> [RECORDS PROVIDED]:

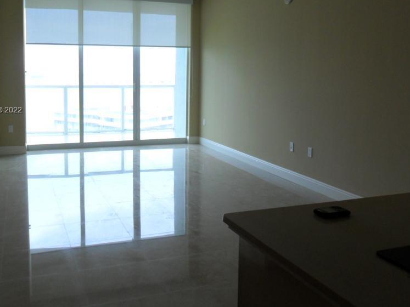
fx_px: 438
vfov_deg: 38.4
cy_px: 111
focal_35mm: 37
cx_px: 189
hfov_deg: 50.1
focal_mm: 4.9
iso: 100
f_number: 3.5
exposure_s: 1/90
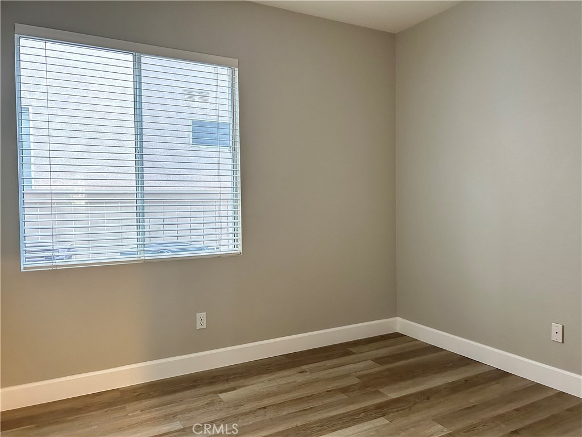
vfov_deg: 53.1
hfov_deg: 67.3
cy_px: 218
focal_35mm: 26
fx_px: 437
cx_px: 291
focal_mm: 5.7
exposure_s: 1/60
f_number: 1.5
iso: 500
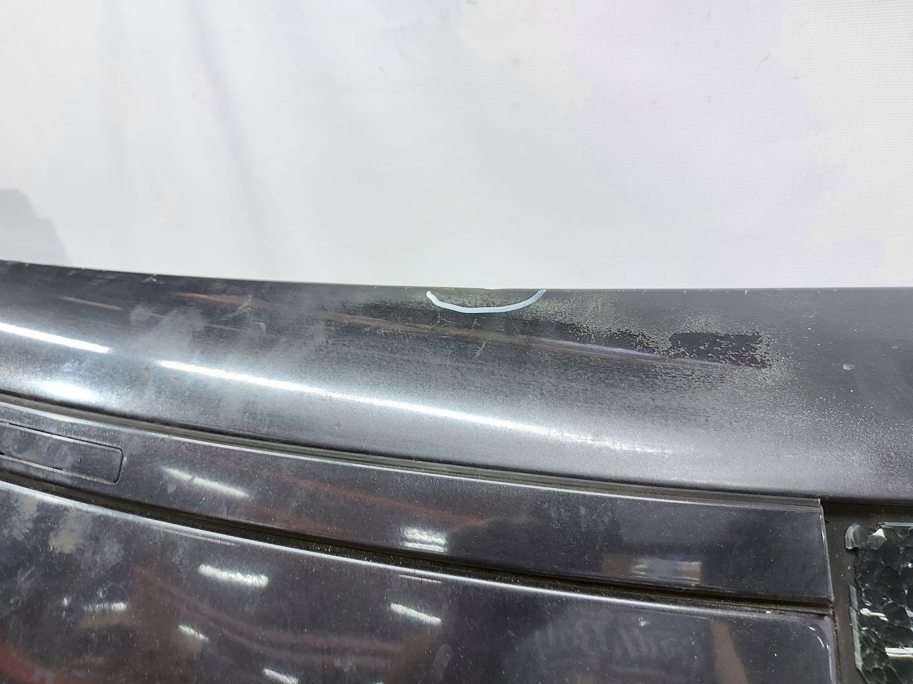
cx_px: 456
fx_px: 633
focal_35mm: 24
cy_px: 342
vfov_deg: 56.8
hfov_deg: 71.6
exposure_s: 1/50
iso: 250
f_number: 1.8
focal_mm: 5.23
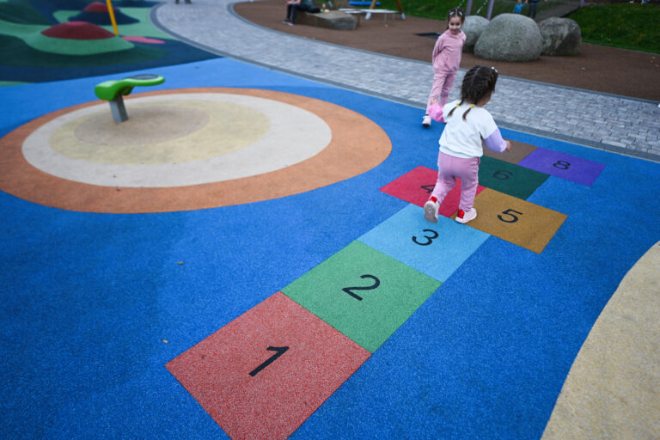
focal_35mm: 20
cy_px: 220
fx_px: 367
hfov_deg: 84.0
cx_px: 330
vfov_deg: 61.9
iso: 100
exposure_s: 1/160
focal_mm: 20
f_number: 1.8
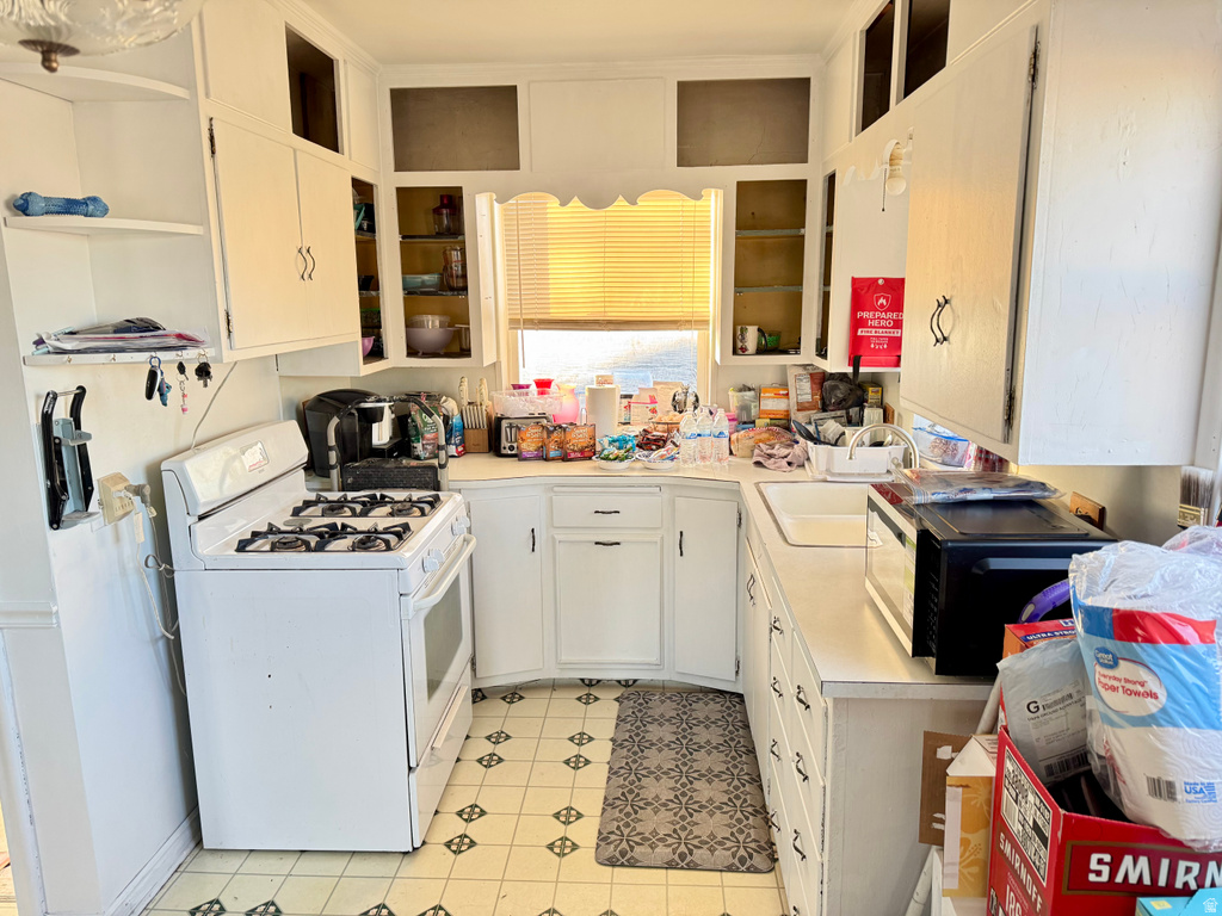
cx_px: 611
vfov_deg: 56.8
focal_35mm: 24
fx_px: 847
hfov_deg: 71.6
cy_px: 458
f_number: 1.78
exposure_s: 1/121
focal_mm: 6.76
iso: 200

> [WHAT THE TASK REQUIRES]: All lines from the beginning of the entries above to the line containing "exposure_s: 1/50", inclusive, should be printed exactly, apart from the pictures.

> [SOLUTION]:
fx_px: 438
vfov_deg: 38.4
cy_px: 111
focal_35mm: 37
cx_px: 189
hfov_deg: 50.1
focal_mm: 4.9
iso: 100
f_number: 3.5
exposure_s: 1/90
vfov_deg: 53.1
hfov_deg: 67.3
cy_px: 218
focal_35mm: 26
fx_px: 437
cx_px: 291
focal_mm: 5.7
exposure_s: 1/60
f_number: 1.5
iso: 500
cx_px: 456
fx_px: 633
focal_35mm: 24
cy_px: 342
vfov_deg: 56.8
hfov_deg: 71.6
exposure_s: 1/50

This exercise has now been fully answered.